To counter the portrait of him as an entitled elitist cocooned in privilege, he has sold his family history as a kind of rags-to-riches story. We’ve heard lots about the grandparents who migrated to Britain from East Africa, and even more about his GP dad and his pharmacist mum.

This ought to be a persuasive tale for Tory audiences of parental sacrifice, hard work and aspiration as the foundations of his success. But it hasn’t inoculated him against the charge that he is a footloose financier, a citizen of everywhere and nowhere who kept a US "green card" secreted in his back pocket even while he was sitting in the cabinet and might up sticks to California if he doesn’t make it to Number 10. Ms Truss and her gang have made him the target of a Tory form of class war. She has mocked his expensive education.

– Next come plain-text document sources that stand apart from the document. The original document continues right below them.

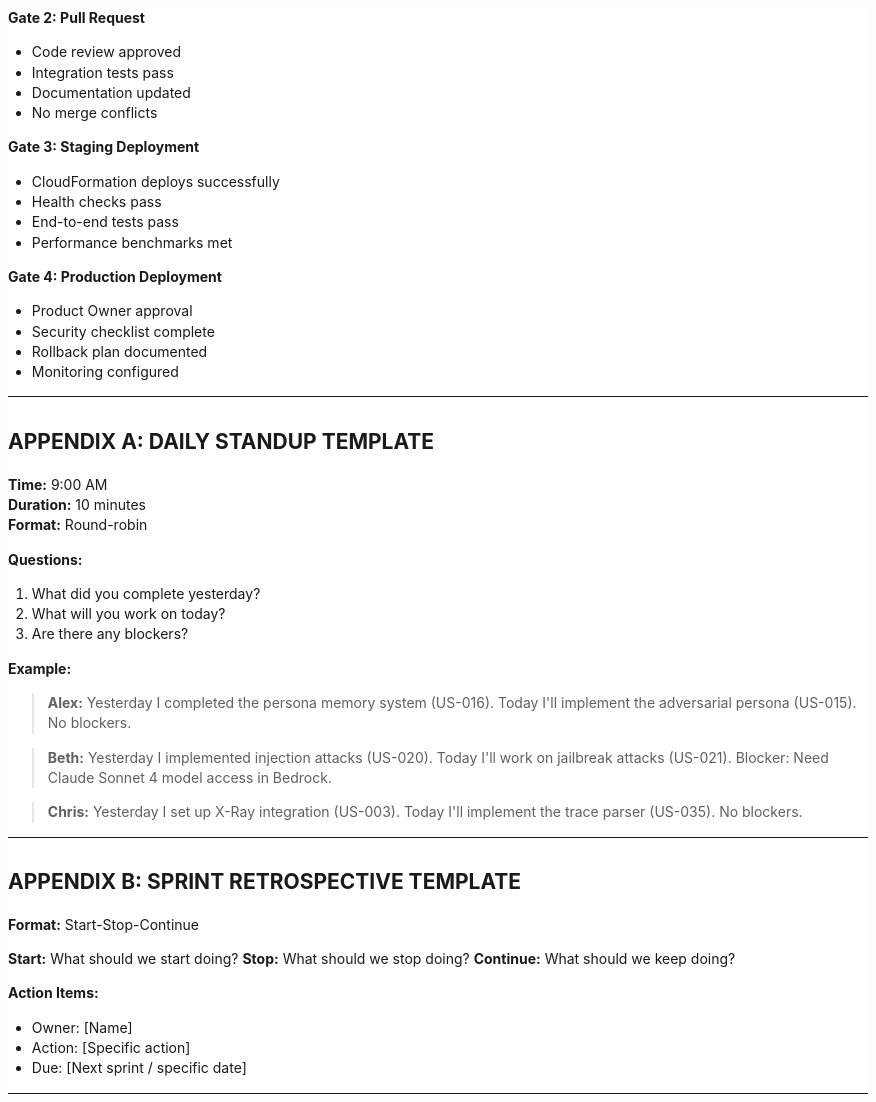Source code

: **Gate 2: Pull Request**
- Code review approved
- Integration tests pass
- Documentation updated
- No merge conflicts

**Gate 3: Staging Deployment**
- CloudFormation deploys successfully
- Health checks pass
- End-to-end tests pass
- Performance benchmarks met

**Gate 4: Production Deployment**
- Product Owner approval
- Security checklist complete
- Rollback plan documented
- Monitoring configured

---

## APPENDIX A: DAILY STANDUP TEMPLATE

**Time:** 9:00 AM  
**Duration:** 10 minutes  
**Format:** Round-robin

**Questions:**
1. What did you complete yesterday?
2. What will you work on today?
3. Are there any blockers?

**Example:**
> **Alex:** Yesterday I completed the persona memory system (US-016). Today I'll implement the adversarial persona (US-015). No blockers.

> **Beth:** Yesterday I implemented injection attacks (US-020). Today I'll work on jailbreak attacks (US-021). Blocker: Need Claude Sonnet 4 model access in Bedrock.

> **Chris:** Yesterday I set up X-Ray integration (US-003). Today I'll implement the trace parser (US-035). No blockers.

---

## APPENDIX B: SPRINT RETROSPECTIVE TEMPLATE

**Format:** Start-Stop-Continue

**Start:** What should we start doing?
**Stop:** What should we stop doing?
**Continue:** What should we keep doing?

**Action Items:**
- Owner: [Name]
- Action: [Specific action]
- Due: [Next sprint / specific date]

---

After one of the head-to-heads between them, one of her spinners attacked Mr Sunak’s aggressive questioning of his rival’s economic prospectus as "shouty private school behaviour". Nadine Dorries, the bluntest instrument on Team Truss, got a lot of attention by scorning him for wearing pricey loafers and bespoke suits.

It is almost too late to arrest his rival’s momentum and wrest back the initiative. Ballots will start coming through the letterboxes of Tory members this week and many are expected to send them back by return. "It’s completely nerve-racking," says one senior Tory on the Sunak team. "The concrete will set very quickly."

He is fighting not just for the premiership, but for his political career. If the foreign secretary wins, she is not going to bring him back as chancellor after all the contempt she has hurled at him as a "bean counter". So venomous have been the exchanges between them, it is a struggle to see Mr Sunak in a cabinet led by Ms Truss or vice-versa. It is all or nothing for both of them.

Unless Mr Sunak can change the trajectory of this contest and fast, he is going to become extremely well-acquainted with failure. — Guardian News

 - Andrew Rawnsley is chief political commentator of the Observer.